5. At least one review of Half of a Yellow Sun considered it a soap on the big screen. Fifty is even more so. Save for gratuitous shots of the Lekki bridge, visually the film bets small—like it knows its destiny is the African Magic TV station. And arriving at its dismal denouement, Fifty reveals itself as a television series, lacking the best features of both cinema and of a TV series. It lacks the gleeful extravagance of a Telemundo series, it is devoid of the compactness of a feature film, and its storytelling is without the teasing unfurling of a soap.
The final sense of dissatisfaction, of being hoodwinked by hype, that greets the viewer at the film’s close is from its incompleteness. Unsure if it’s for TV or cinema, Fifty opts for limbo. Perhaps the story (as provided by Mo Abudu) had gone too far in the direction of a lazy portrayal of wealth and class that the screenwriters (Bola Agbaje, Kemi Adesoye and Bandele) were unable to rein it in.
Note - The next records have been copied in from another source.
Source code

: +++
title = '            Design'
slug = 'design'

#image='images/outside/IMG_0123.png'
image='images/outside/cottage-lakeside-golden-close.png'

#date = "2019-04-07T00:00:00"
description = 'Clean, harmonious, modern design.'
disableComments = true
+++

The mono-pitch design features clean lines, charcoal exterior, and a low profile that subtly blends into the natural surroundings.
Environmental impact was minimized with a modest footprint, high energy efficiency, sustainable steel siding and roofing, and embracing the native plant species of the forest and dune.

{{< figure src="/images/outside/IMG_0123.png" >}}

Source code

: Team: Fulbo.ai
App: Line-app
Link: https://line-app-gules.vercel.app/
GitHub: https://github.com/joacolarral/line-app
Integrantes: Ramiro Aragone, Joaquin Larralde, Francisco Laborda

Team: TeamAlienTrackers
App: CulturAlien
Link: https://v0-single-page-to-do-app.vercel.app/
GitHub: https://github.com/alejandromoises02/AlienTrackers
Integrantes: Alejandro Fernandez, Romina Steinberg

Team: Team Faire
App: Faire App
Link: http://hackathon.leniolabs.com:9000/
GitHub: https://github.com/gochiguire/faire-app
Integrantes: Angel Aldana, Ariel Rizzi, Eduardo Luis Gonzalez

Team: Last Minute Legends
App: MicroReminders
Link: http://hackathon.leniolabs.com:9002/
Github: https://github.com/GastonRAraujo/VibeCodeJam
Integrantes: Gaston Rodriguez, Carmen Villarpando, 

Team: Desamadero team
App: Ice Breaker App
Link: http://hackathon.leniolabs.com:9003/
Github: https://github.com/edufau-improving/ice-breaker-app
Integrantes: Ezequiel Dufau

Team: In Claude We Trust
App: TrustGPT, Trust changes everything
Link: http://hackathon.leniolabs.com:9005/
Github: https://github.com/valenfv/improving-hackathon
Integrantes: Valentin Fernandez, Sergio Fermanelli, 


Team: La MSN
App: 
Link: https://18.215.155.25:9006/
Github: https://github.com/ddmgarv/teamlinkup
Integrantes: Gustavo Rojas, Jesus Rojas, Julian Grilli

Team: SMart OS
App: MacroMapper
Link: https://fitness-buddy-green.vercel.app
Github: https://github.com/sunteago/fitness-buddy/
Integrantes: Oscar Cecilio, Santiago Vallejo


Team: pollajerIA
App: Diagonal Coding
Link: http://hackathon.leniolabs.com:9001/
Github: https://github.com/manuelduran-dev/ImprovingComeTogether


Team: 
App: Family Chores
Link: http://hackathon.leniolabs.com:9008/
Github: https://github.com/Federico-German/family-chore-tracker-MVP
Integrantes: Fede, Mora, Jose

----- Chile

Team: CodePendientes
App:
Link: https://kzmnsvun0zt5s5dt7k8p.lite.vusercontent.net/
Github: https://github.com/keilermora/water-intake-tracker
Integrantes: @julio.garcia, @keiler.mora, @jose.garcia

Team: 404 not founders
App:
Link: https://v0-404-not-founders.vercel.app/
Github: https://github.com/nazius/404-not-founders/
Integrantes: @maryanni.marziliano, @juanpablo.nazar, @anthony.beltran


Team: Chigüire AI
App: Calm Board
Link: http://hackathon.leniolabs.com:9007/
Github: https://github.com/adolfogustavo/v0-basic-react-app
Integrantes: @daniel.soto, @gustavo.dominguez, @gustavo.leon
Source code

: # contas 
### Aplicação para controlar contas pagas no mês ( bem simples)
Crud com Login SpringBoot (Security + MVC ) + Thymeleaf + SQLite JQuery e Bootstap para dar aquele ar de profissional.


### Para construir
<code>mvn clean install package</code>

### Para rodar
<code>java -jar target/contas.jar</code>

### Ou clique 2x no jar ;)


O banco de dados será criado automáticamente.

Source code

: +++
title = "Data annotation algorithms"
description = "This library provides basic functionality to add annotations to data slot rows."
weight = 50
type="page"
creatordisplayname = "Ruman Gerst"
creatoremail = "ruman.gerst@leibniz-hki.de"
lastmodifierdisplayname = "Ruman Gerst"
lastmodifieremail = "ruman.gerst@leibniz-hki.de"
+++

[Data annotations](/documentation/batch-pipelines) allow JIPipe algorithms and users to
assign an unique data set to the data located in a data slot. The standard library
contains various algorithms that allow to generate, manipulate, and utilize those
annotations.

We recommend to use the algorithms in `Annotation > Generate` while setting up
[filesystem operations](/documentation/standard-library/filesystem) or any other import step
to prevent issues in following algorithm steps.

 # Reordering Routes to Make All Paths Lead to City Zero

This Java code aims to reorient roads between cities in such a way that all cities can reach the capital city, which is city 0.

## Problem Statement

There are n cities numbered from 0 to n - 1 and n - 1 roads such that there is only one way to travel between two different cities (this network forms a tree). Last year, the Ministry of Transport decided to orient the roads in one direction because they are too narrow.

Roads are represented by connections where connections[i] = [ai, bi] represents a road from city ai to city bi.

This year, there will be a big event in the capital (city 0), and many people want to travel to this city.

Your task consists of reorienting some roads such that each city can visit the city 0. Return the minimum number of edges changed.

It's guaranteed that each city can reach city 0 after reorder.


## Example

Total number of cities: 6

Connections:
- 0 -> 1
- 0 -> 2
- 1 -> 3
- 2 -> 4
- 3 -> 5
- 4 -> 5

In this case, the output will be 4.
Or: as Fifty comes after the second Nigerian season of Shuga, both Bandele and Adesoye, both of whom worked on that series have transferred the idiosyncrasies of television onto the big screen, never minding the temporal constraints of most cinema fare. So that repelled, puzzled and finally angered, by the film’s abrupt closing, the viewer is inclined to thinking over the film’s excesses.
Why, for instance, does the Lekki bridge recur and recur? Is it a visual pun on the links between the protagonists? Is the bridge symbolic of the connection between the film’s storylines? Well, it fails to be both. Instead the famous bridge becomes an anti-symbol: This prettified, glorified chick flick can’t crossover to true glory.